Entre 2000 et 2020, le National Health Service (NHS) du Royaume-Uni a fait face à des compromis importants dans la priorisation de nouveaux traitements médicamenteux, les ressources attribuées à ces médicaments venant souvent au détriment des gains de santé de la population dans son ensemble.
Les recherches du Lancet ont révélé que, bien que les médicaments nouvellement approuvés bénéficient directement à certains patients, l’impact global sur la santé de la population était négatif en raison des coûts élevés et de la réaffectation des ressources qui en a résulté.
Une analyse rétrospective a examiné les évaluations technologiques réalisées par l’Institut national pour la santé et l’excellence clinique (NICE) sur 332 médicaments.
Sur ce nombre, 276 (83 %) ont reçu des recommandations positives, et la plupart des médicaments ont été évalués dans les 5 ans suivant leur homologation réglementaire.
Finalement, l’étude a inclus 183 médicaments après avoir exclu les cas non éligibles. Bien que ces médicaments aient généré environ 3,75 millions d’années de vie pondérées par la qualité (QALY) pour 19,82 millions de patients, leur coût pour le NHS – pour un total de 94,93 milliards de dollars (75,1 milliards de livres sterling) – a entraîné une perte nette estimée à 1,25 million de QALY.
Par exemple, les médicaments d’oncologie ont démontré un rapport coût-efficacité médian (ICER) de 30 000 livres par QALY gagné, ce qui est beaucoup plus élevé que les 6 478 livres pour les médicaments anti-infectieux.
De plus, l’ICER pour les recommandations de nouveaux médicaments a augmenté de 32 % entre 2000 et 2020, ce qui reflète une pression financière croissante sur le NHS.
Malgré les avantages potentiels à long terme que pourraient procurer des réductions de prix après l’expiration du brevet, ces effets sont limités. Seuls 19 % des médicaments étudiés avaient des alternatives génériques ou biosimilaires d’ici 2020.
Pour que les nouveaux médicaments contribuent positivement à la santé de la population, il aurait fallu que leurs coûts initiaux subissent une réduction médiane de 42 %.
Le débat en cours sur le seuil de rentabilité de l’ICER du NICE reste au centre des discussions politiques.
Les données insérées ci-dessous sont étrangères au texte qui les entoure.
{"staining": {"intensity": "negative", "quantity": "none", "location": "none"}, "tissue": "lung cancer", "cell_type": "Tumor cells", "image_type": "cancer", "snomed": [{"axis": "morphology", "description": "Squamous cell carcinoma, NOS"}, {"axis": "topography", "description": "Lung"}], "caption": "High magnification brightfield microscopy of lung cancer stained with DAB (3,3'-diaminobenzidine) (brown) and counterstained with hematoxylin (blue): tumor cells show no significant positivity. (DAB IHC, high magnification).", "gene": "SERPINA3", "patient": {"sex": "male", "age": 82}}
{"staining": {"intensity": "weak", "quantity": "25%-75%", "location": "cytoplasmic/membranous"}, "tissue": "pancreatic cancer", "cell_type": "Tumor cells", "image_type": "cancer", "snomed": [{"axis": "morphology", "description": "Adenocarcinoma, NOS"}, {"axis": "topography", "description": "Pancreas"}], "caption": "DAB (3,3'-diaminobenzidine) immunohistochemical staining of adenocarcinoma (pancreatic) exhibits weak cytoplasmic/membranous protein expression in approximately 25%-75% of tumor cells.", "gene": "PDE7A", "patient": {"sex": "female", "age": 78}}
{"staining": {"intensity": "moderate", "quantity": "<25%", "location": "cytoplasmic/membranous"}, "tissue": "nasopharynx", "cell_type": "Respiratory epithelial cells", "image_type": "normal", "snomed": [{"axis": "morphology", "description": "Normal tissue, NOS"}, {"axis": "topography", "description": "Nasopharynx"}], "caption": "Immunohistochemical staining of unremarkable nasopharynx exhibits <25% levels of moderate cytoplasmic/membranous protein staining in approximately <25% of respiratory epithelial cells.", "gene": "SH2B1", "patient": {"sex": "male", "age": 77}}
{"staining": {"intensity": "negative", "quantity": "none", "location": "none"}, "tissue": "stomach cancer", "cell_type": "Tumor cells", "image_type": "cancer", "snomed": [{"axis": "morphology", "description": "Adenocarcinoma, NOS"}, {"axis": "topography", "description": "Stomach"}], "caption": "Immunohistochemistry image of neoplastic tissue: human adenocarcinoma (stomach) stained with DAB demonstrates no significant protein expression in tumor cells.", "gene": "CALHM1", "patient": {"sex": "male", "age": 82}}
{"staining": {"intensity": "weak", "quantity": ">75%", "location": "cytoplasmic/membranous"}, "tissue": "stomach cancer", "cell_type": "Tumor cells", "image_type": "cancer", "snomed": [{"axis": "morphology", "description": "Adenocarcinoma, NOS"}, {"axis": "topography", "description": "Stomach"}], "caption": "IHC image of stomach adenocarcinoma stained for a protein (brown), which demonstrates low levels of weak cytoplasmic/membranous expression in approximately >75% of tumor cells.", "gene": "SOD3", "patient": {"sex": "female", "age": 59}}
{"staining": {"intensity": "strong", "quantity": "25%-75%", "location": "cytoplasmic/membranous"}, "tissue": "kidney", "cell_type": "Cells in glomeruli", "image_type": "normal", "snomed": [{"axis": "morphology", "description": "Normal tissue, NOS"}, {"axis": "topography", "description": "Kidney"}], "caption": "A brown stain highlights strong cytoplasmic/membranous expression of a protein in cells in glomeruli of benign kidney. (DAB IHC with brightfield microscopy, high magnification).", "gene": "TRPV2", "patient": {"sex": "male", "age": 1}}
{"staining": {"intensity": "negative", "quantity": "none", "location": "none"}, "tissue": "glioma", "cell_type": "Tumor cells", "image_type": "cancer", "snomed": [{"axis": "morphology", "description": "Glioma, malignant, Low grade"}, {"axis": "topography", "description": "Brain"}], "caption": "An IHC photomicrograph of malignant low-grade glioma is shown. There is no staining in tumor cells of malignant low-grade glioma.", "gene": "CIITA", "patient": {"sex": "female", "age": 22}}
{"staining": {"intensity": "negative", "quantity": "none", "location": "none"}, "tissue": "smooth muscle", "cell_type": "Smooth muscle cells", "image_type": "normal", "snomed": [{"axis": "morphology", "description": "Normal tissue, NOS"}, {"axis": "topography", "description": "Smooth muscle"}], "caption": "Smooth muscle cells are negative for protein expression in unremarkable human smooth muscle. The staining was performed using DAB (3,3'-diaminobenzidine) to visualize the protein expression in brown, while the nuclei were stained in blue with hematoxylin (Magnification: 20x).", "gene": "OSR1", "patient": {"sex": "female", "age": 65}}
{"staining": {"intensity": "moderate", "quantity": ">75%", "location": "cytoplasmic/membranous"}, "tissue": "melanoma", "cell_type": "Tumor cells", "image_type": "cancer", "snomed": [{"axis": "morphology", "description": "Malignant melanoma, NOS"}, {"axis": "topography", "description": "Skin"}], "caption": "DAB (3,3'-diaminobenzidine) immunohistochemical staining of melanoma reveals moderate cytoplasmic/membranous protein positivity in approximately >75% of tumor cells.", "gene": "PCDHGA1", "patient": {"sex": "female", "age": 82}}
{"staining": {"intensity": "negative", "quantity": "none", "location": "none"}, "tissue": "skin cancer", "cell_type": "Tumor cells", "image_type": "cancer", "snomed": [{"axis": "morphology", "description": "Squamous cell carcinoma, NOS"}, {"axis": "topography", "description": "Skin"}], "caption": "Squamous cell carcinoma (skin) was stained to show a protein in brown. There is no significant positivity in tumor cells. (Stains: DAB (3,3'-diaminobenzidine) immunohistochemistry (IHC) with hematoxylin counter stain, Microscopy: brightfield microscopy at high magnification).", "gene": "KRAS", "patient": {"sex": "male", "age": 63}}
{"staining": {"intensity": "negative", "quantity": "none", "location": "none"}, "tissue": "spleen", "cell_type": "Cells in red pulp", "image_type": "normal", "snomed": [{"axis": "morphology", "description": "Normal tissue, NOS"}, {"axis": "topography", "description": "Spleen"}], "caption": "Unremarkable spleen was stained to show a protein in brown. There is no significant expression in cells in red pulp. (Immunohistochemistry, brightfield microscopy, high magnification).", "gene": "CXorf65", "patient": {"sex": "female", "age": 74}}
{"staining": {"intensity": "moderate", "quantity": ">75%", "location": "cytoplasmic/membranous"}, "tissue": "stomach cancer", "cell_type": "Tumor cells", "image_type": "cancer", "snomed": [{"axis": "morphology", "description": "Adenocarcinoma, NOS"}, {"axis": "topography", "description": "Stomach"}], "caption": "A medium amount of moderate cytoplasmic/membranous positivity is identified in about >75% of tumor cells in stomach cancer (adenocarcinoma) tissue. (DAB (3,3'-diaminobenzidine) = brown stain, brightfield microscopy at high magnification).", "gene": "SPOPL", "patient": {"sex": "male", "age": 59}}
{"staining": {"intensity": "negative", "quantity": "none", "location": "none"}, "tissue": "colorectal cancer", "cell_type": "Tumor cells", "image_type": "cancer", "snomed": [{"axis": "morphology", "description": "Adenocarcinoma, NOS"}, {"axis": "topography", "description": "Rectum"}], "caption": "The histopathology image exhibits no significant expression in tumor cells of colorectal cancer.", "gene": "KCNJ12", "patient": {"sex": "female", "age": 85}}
Un accord de 2024 a maintenu le seuil actuel jusqu’en 2029, mais les experts plaident pour une harmonisation avec l’estimation de l’ICER du Département de la santé et des soins sociaux.
Un tel ajustement pourrait garantir que le NHS obtienne une meilleure valeur pour ses investissements dans les nouveaux médicaments sans compromettre la qualité des soins dans d’autres domaines.
Concilier l’innovation avec des résultats de santé équitables nécessite des solutions politiques nuancées. L’étude suggère que le seuil de rentabilité de l’ICER devrait être abaissé, à environ 15 000 livres par QALY, afin d’aligner davantage les dépenses sur les gains en santé.
Cependant, l’opposition de l’industrie pharmaceutique souligne les difficultés à réformer les politiques de tarification tout en favorisant l’innovation.
Cette approche met en lumière le fait que le fait de bénéficier à un groupe de patients pourrait nécessiter de les déprioriser par rapport à d’autres, car les services et traitements existants du NHS sont déplacés pour financer de nouveaux médicaments.
Par exemple, en 2010, le NICE a approuvé l’Herceptin (trastuzumab) de Roche Holding AG (OTC:RHHBY) dans le traitement du cancer gastrique métastatique, jugeant qu’un ICER de 43 206 livres par QALY gagné était rentable.
Le fait de présenter cela comme 2,88 QALY perdues pour chaque QALY gagné éclaire la valeur accordée aux patients recevant le traitement par rapport à ceux qui pourraient en être privés.
À l’échelle de la population, l’utilisation du trastuzumab dans ce contexte a entraîné une estimation de 4 000 QALY perdues entre 2010 et 2020.
Cependant, adopter cette perspective pourrait poser des défis aux décideurs politiques en raison du seuil établi de 20 000 à 30 000 livres par QALY.